What is needed -
The reply should be the records repeated exactly, without any images.

(Source records)
****************

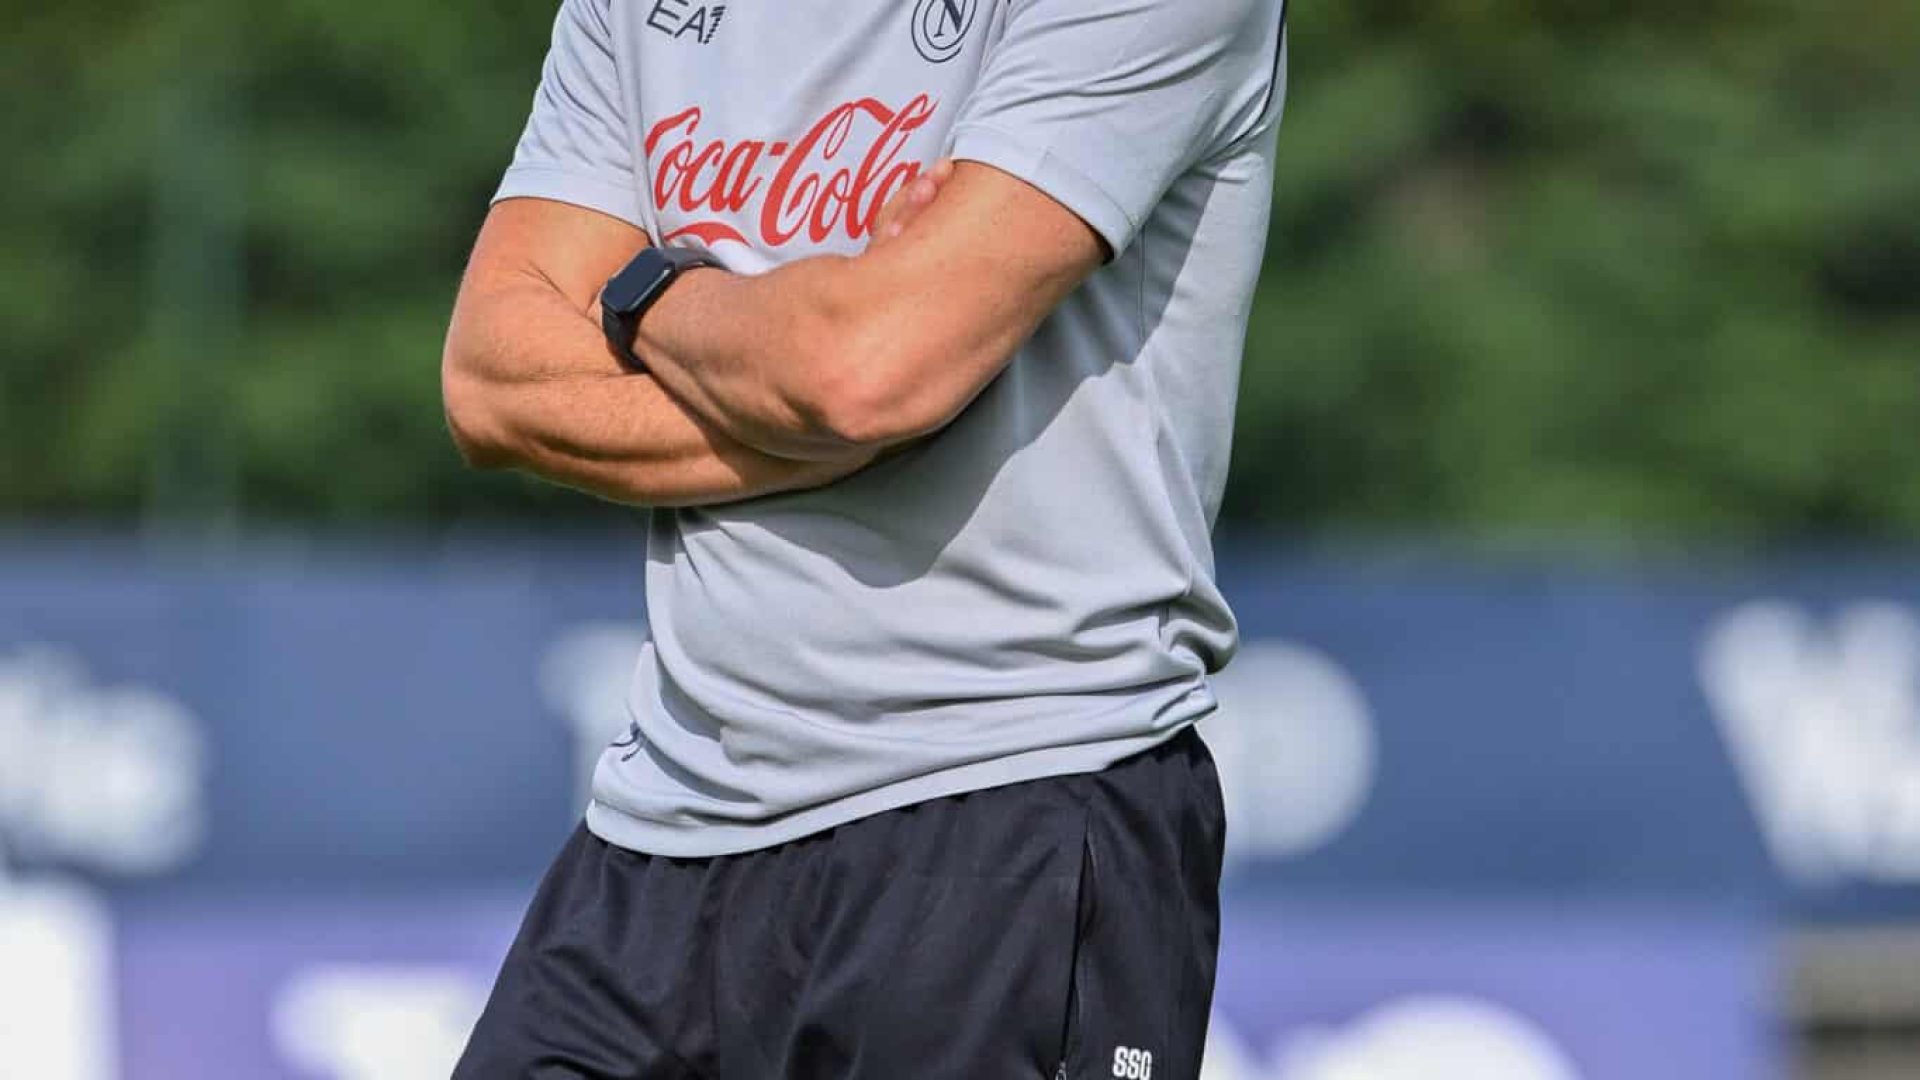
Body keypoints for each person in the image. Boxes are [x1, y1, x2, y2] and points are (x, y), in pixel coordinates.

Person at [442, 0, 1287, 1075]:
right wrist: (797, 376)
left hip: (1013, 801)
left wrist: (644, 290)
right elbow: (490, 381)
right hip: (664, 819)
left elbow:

****************

Response to the task -
Body keypoints for each person in the image. Boxes are [x1, y1, x2, y2] and points are (x, y), in pixel coordinates.

Person at [442, 0, 1287, 1075]:
right wrist: (797, 376)
left hip: (1013, 801)
left wrist: (644, 290)
right elbow: (490, 381)
right hip: (664, 819)
left elbow:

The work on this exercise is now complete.